What you need to do » In the profile of the veterinarian below, copy the part from "She teaches veterinary" to "and high-quality care." again, changing "fourth-year" to "final-year".

She has loved them since she was 6: vet cares for, competes with and rescues horses

Nikki Dalesandro Scherrer ’07 loved horses since she was 6, so swapping out plans to be a physician to become a large animal veterinarian wasn’t too much a stretch.

She had entered DePauw with a notion to following her mother, a nurse, into medicine. Human medicine. But something clicked when a classmate decided to go to vet school, and a winter term class at an equine business cinched Scherrer’s decision.

“I got to work with the local and horse show veterinarians and knew it was something I was really interested in,” she said.

Her experience as a science research fellow at DePauw “gave me just a really nice base in research, combined with a biochemistry major,” Scherrer said. “And DePauw has a great reputation. The courses are just solid foundation classes. So I think it made an easy transition applying to the medical field.”

Nikki Scherrer in a steeplechase

Scherrer graduated from the Purdue University College of Veterinary Medicine, interned at the Rood & Riddle Equine Hospital in Lexington, Kentucky, and completed an ophthalmology residency at the University of Pennsylvania’s New Bolton Center, where today she is an assistant professor of clinical large animal ophthalmology.

She teaches veterinary students and oversees fourth-year students on clinical rotations. “Having them around with all the cases and asking great questions is awesome,” she said. “They keep me on my toes.”

She also practices medicine at the center, which treats about 5,000 patients a year. “It’s a high case load,” she said. “It’s a lot of hours, but luckily I enjoy what I do.”

Scherrer is one of the founders of Omega Horse Rescue, a nonprofit committed to providing humane treatment for horses through education, research and high-quality care.

“We end up adopting about 60 horses a year and help a total of around 150,” she said. “It’s fun to see horses that were slated to not have a future get to have a new career.”

She adopted a rescue horses – Ears – and she owns two others, Tiger and Gnat. They’re all Thoroughbreds. 

“I ride every day – early in the morning or late after work,” she said. “I ride a mix of my horses and rescues that I volunteer to ride so they can become more adoptable.”

She and her horses also compete in dressage events and show jumping.

“I love the feeling of going out with your horse and just having a great round and knowing that everything you worked on has paid off,” she said. “The stress from work can go away for a few minutes and all that matters is what you are doing.”

Entries shown »
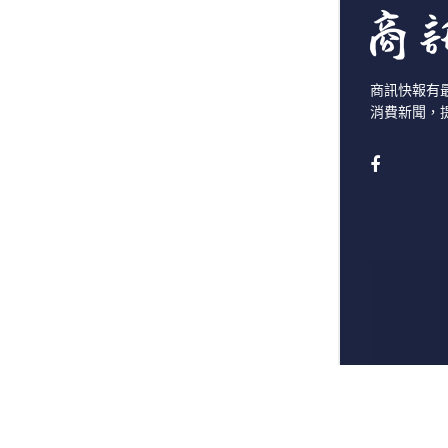
商訊快報有
消費新聞，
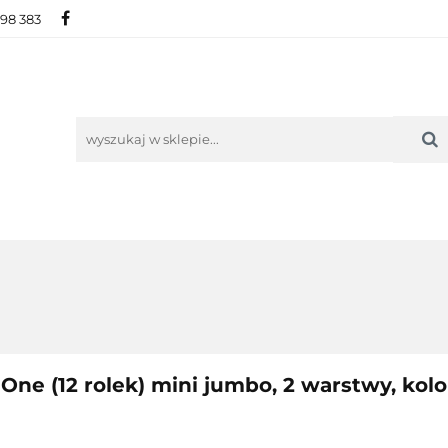
698 383
IE
NOWOŚCI
AKTUALNOŚCI
O NAS
KON
ORIE
NOWOŚCI
AKTUALNOŚCI
O NAS
KONTAKT
e (12 rolek) mini jumbo, 2 warstwy, kolor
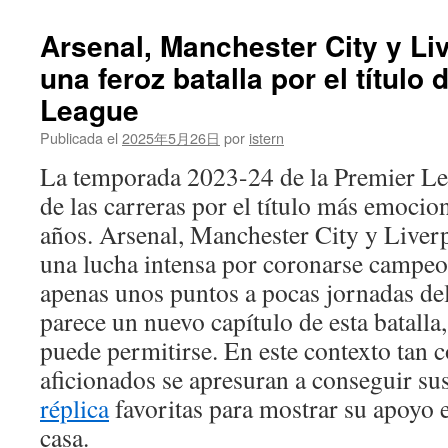
rol
de
Arsenal, Manchester City y Li
direct
una feroz batalla por el título 
técnic
de
League
Modri
en
Publicada el
2025年5月26日
por
istern
el
La temporada 2023-24 de la Premier Le
Real
Madri
de las carreras por el título más emocio
se
años. Arsenal, Manchester City y Liver
refue
y
una lucha intensa por coronarse campeo
el
apenas unos puntos a pocas jornadas del
veter
conti
parece un nuevo capítulo de esta batalla
ejerc
puede permitirse. En este contexto tan
influe
aficionados se apresuran a conseguir su
réplica
favoritas para mostrar su apoyo e
casa.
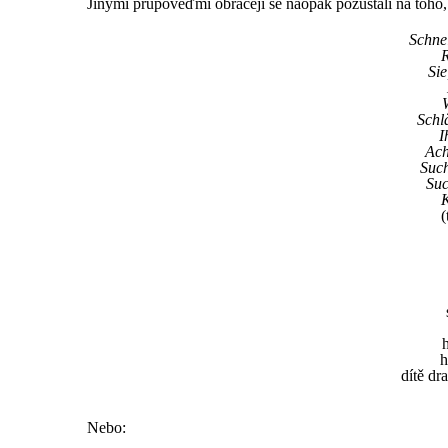
Jinými průpověďmi obracejí se naopak pozůstalí na toho, 
Schnel
R
Sie
Schlä
I
Ach
Such
Suc
K
(
h
dítě dr
Nebo:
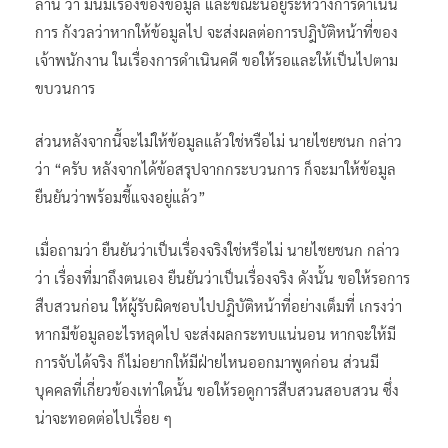
ล้าน ว่า มันมีเรื่องของข้อมูล และขณะนี้อยู่ระหว่างการดำเนิน
การ กังวลว่าหากให้ข้อมูลไป จะส่งผลต่อการปฎิบัติหน้าที่ของ
เจ้าพนักงาน ในเรื่องการดำเนินคดี ขอให้รอและให้เป็นไปตาม
ขบวนการ
ส่วนหลังจากนี้จะไม่ให้ข้อมูลแล้วใช่หรือไม่ นายไชยชนก กล่าว
ว่า “ครับ หลังจากได้ข้อสรุปจากกระบวนการ ก็จะมาให้ข้อมูล
ยืนยันว่าพร้อมชี้แจงอยู่แล้ว”
เมื่อถามว่า ยืนยันว่าเป็นเรื่องจริงใช่หรือไม่ นายไชยชนก กล่าว
ว่า เรื่องที่มาถึงตนเอง ยืนยันว่าเป็นเรื่องจริง ดังนั้น ขอให้รอการ
สืบสวนก่อน ให้ผู้รับผิดชอบไปปฎิบัติหน้าที่อย่างเต็มที่ เกรงว่า
หากมีข้อมูลอะไรหลุดไป จะส่งผลกระทบแน่นอน หากจะให้มี
การจับได้จริง ก็ไม่อยากให้มีฝ่ายไหนออกมาพูดก่อน ส่วนมี
บุคคลที่เกี่ยวข้องเท่าใดนั้น ขอให้รอดูการสืบสวนสอบสวน ซึ่ง
น่าจะทอดต่อไปเรื่อย ๆ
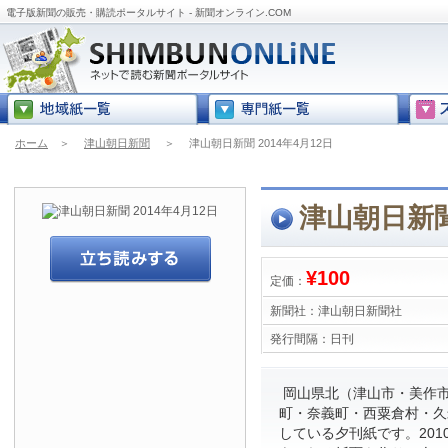
電子版新聞の販売・購読ポータルサイト - 新聞オンライン.COM
ホーム
＞
津山朝日新聞
＞
津山朝日新聞 2014年4月12日
津山朝日新聞 
¥100
定価：
新聞社：
津山朝日新聞社
発行間隔：
日刊
岡山県北（津山市・美作
町・奈義町・西粟倉村・久
している夕刊紙です。201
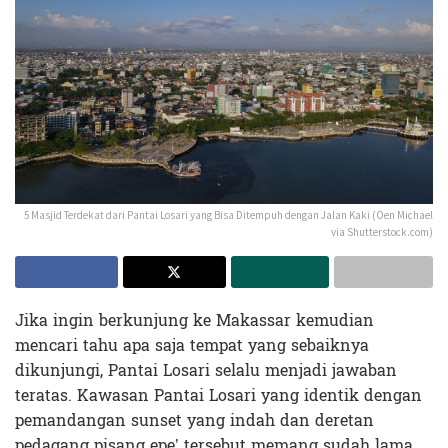
5 Masjid Terdekat dari Pantai Losari yang Bisa Ditempuh dengan Jalan Kaki (Oen Michael
via Shutterstock.com)
Jika ingin berkunjung ke Makassar kemudian
mencari tahu apa saja tempat yang sebaiknya
dikunjungi, Pantai Losari selalu menjadi jawaban
teratas. Kawasan Pantai Losari yang identik dengan
pemandangan sunset yang indah dan deretan
pedagang pisang epe’ tersebut memang sudah lama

Output for this task »
She teaches veterinary students and oversees final-year students on clinical rotations. “Having them around with all the cases and asking great questions is awesome,” she said. “They keep me on my toes.”

She also practices medicine at the center, which treats about 5,000 patients a year. “It’s a high case load,” she said. “It’s a lot of hours, but luckily I enjoy what I do.”

Scherrer is one of the founders of Omega Horse Rescue, a nonprofit committed to providing humane treatment for horses through education, research and high-quality care.